_What the task asks:_ Return exactly the lines of the data below, from the one that contains "Figure 8. The" through the final line, and leave out every picture.

_Data extract:_

+ + + + +

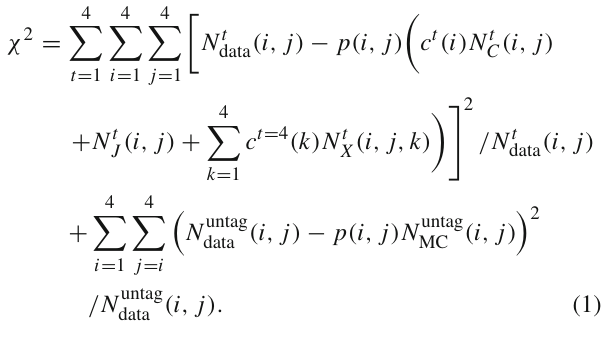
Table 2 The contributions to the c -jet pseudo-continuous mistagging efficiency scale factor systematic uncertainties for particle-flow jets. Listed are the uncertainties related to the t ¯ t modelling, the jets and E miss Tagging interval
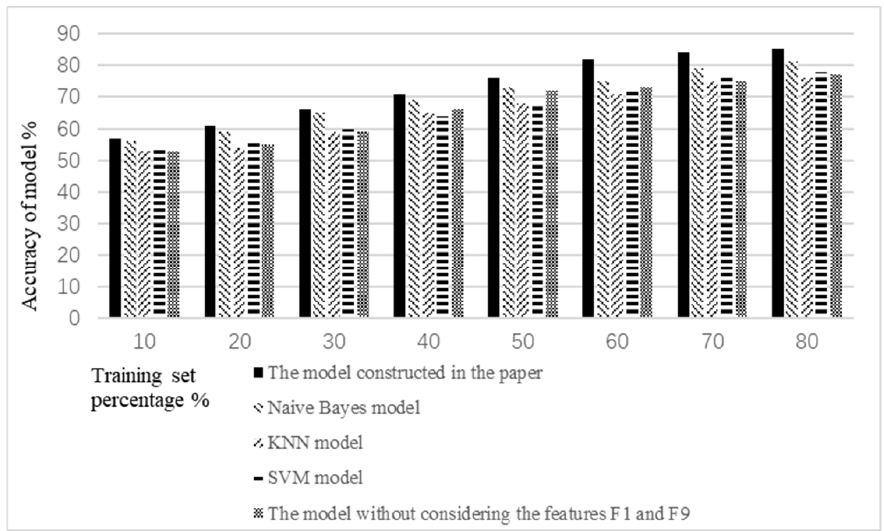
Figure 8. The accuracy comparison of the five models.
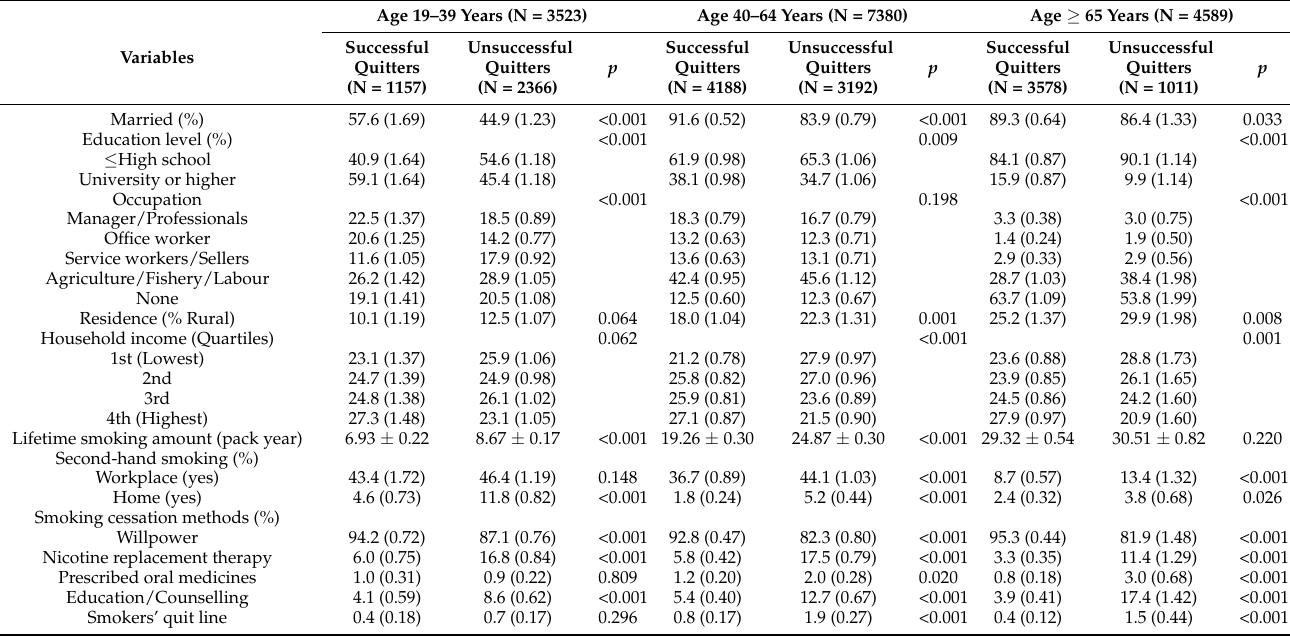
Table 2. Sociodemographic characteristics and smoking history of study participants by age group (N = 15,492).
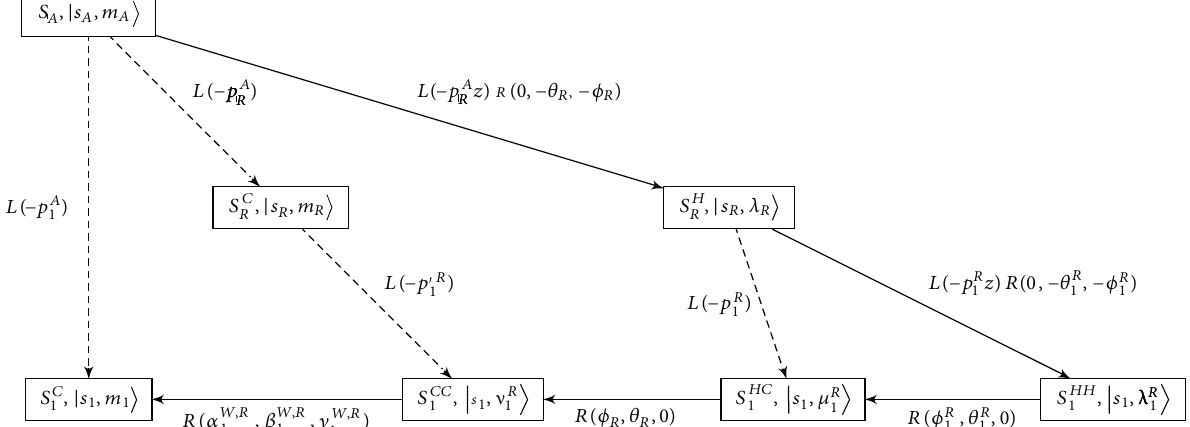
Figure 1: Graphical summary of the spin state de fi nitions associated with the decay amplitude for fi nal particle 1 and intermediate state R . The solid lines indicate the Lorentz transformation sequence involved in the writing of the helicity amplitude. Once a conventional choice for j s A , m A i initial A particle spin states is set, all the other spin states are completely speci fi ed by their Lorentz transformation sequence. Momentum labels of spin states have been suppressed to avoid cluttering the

+ + + + +

_Solution to this task:_
Figure 8. The accuracy comparison of the five models.
Table 2. Sociodemographic characteristics and smoking history of study participants by age group (N = 15,492).
Figure 1: Graphical summary of the spin state de fi nitions associated with the decay amplitude for fi nal particle 1 and intermediate state R . The solid lines indicate the Lorentz transformation sequence involved in the writing of the helicity amplitude. Once a conventional choice for j s A , m A i initial A particle spin states is set, all the other spin states are completely speci fi ed by their Lorentz transformation sequence. Momentum labels of spin states have been suppressed to avoid cluttering the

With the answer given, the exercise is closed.